Bitcoin’s weekly realized losses hit $793M as supply in profit stalls at 64%, signaling fragile market structure and weak investor conviction.
The rebound had looked real. It lasted about two weeks.
After spending most of 2025 bleeding through realized losses, Bitcoin investors had quietly started locking in profits again. On-chain data from Darkfost on X showed weekly net realized profit turning positive on April 9. Markets were, for a moment, recovering more than they were losing.
That phase is now over.
🔴 $BTC Rebound Stalls as Weekly Losses reach $793M
Profit still struggles to establish itself sustainably across the market.
⌈💡Contrary to what many may think, a healthy market is one where investors both hold and realize profits, without reaching an extreme of course. In… pic.twitter.com/ZSE2i50oK7
— Darkfost (@Darkfost_Coc) April 27, 2026
Source: Darkfost_Coc
$793 Million in Losses, and Counting
The seven-day moving average for net realized losses now sits at $793 million. Realized profits, by comparison, came in at $571 million for the same period. That is not a rounding error.
Those numbers come directly from Darkfost on X, who tracks Bitcoin’s supply in profit as part of ongoing on-chain analysis. The gap between the two figures points to a market that reversed direction fast.

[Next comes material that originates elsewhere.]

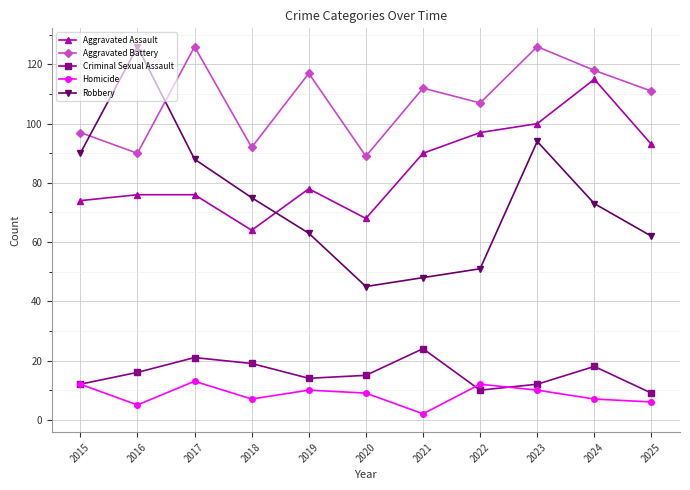

What is the average value of the Aggravated Assault series?

85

What makes this harder to explain away is timing. The profit phase started April 9. It ended roughly two weeks later. Whatever conviction existed, it did not last long enough to matter.
Why 64% Is Not the Number Bulls Want
The percentage of Bitcoin supply currently sitting in profit is 64%. That sounds like a majority. It probably is not enough.

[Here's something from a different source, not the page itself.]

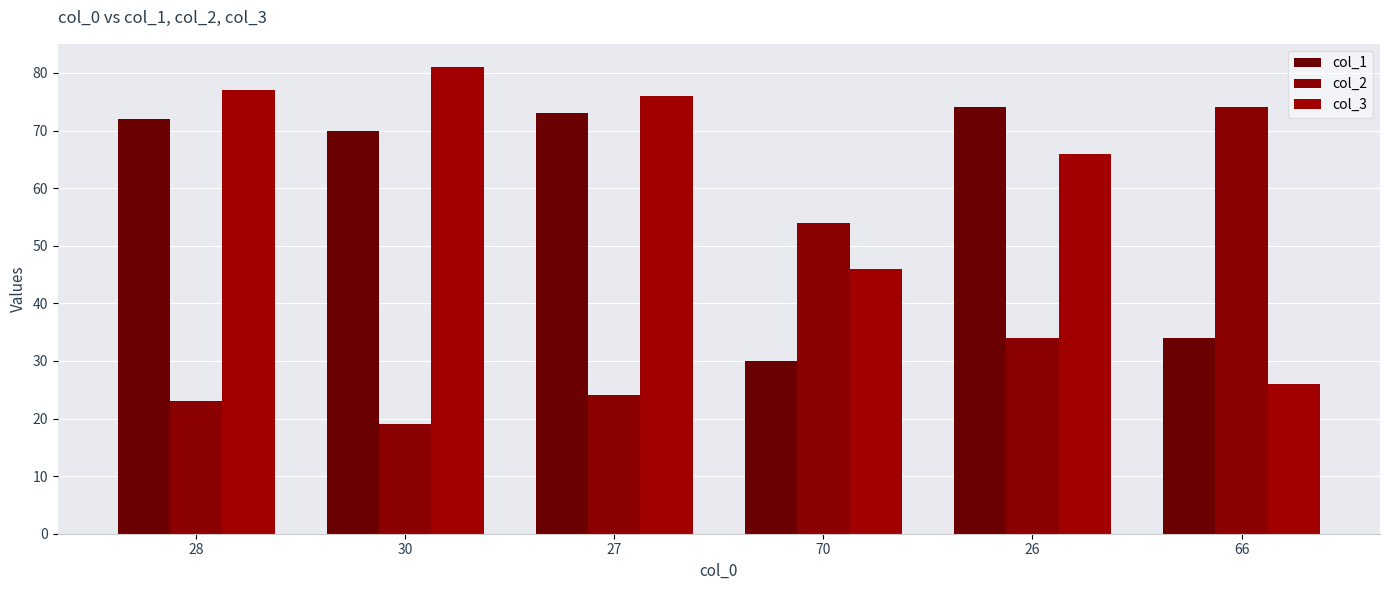

What is the total value across all series at 28?

172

According to Darkfost on X, a genuinely healthy market typically shows investors both holding and realizing profits without hitting extremes in either direction. The current reading falls short of that bar. At 64%, the market has not built the kind of base that usually precedes sustained upward movement.
For context, Bitcoin’s supply in profit dropped to 59.5% during one of its sharpest pullback phases this cycle. The current level at 64% is better than that floor. Not by a comfortable margin.

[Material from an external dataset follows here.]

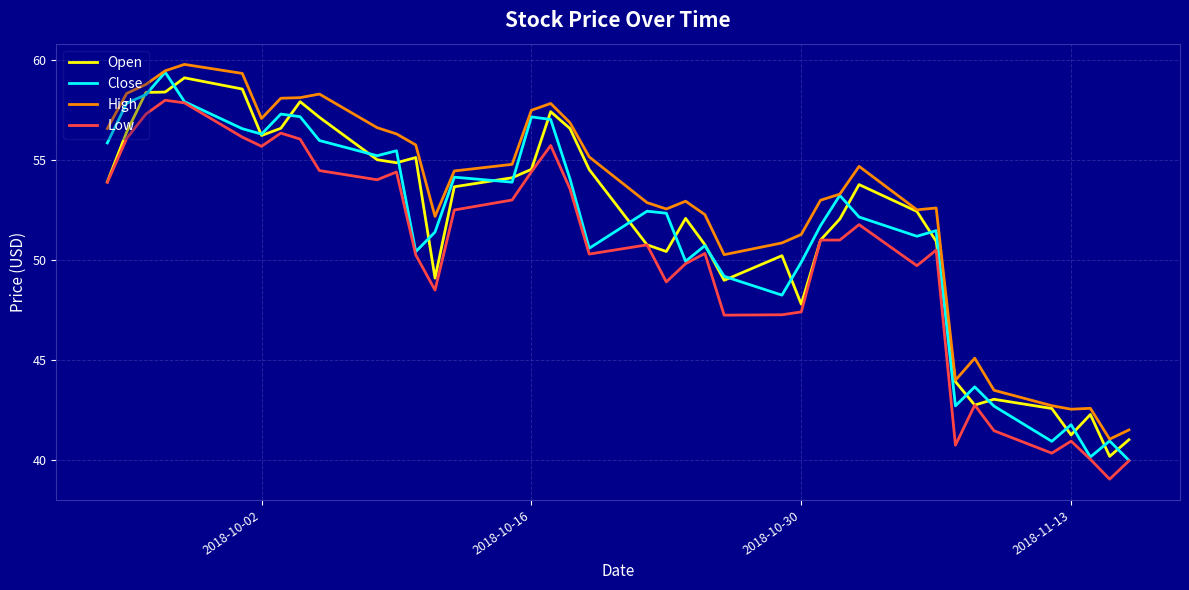

What is the difference between the second highest and second lowest values in the Low series?

17.9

Darkfost described the market as fragile and unstable. Investors appear reluctant, or simply unable, to commit with conviction for the longer term.
Reluctance Has a Cost
That reluctance shows up in the data. The rebound off earlier lows was real price action. The on-chain behavior behind it was not convincing.
After a period of almost uninterrupted loss realization through most of this year, any return to profitability should have held longer if sentiment was actually shifting. It did not. The market moved back into net loss territory within two weeks of flipping positive, per Darkfost’s post on X.
What that looks like, practically, is a group of investors selling into strength rather than holding through it. The upside arrived and they used it to exit. That pattern does not build market structure. It moves money out.
Disclaimer: This article is based on on-chain data and third-party analysis. It does not constitute financial or investment advice.